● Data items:
++++++++++++++++++++
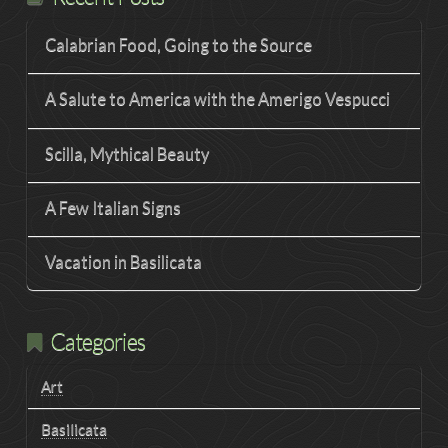
Calabrian Food, Going to the Source
A Salute to America with the Amerigo Vespucci
Scilla, Mythical Beauty
A Few Italian Signs
Vacation in Basilicata
Categories
Art
Basilicata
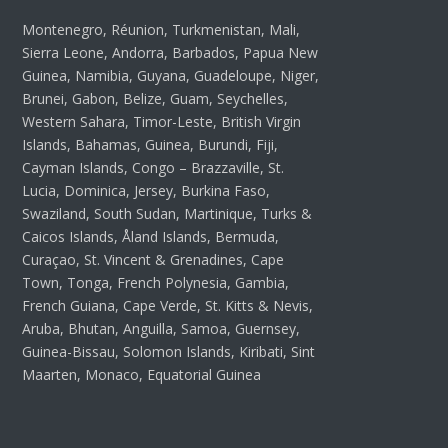
Montenegro, Réunion, Turkmenistan, Mali,
Sierra Leone, Andorra, Barbados, Papua New
Guinea, Namibia, Guyana, Guadeloupe, Niger,
Brunei, Gabon, Belize, Guam, Seychelles,
Western Sahara, Timor-Leste, British Virgin
Islands, Bahamas, Guinea, Burundi, Fiji,
Cayman Islands, Congo – Brazzaville, St.
Lucia, Dominica, Jersey, Burkina Faso,
Swaziland, South Sudan, Martinique, Turks &
Caicos Islands, Åland Islands, Bermuda,
Curaçao, St. Vincent & Grenadines, Cape
Town, Tonga, French Polynesia, Gambia,
French Guiana, Cape Verde, St. Kitts & Nevis,
Aruba, Bhutan, Anguilla, Samoa, Guernsey,
Guinea-Bissau, Solomon Islands, Kiribati, Sint
Maarten, Monaco, Equatorial Guinea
++++++++++++++++++++
● Exercise details:
Put every line of text from the data items into one numbered list, skipping blank lines. Leave the pictures out.

● Final answer:
1. Calabrian Food, Going to the Source
2. A Salute to America with the Amerigo Vespucci
3. Scilla, Mythical Beauty
4. A Few Italian Signs
5. Vacation in Basilicata
6. Categories
7. Art
8. Basilicata
9. Montenegro, Réunion, Turkmenistan, Mali,
10. Sierra Leone, Andorra, Barbados, Papua New
11. Guinea, Namibia, Guyana, Guadeloupe, Niger,
12. Brunei, Gabon, Belize, Guam, Seychelles,
13. Western Sahara, Timor-Leste, British Virgin
14. Islands, Bahamas, Guinea, Burundi, Fiji,
15. Cayman Islands, Congo – Brazzaville, St.
16. Lucia, Dominica, Jersey, Burkina Faso,
17. Swaziland, South Sudan, Martinique, Turks &
18. Caicos Islands, Åland Islands, Bermuda,
19. Curaçao, St. Vincent & Grenadines, Cape
20. Town, Tonga, French Polynesia, Gambia,
21. French Guiana, Cape Verde, St. Kitts & Nevis,
22. Aruba, Bhutan, Anguilla, Samoa, Guernsey,
23. Guinea-Bissau, Solomon Islands, Kiribati, Sint
24. Maarten, Monaco, Equatorial Guinea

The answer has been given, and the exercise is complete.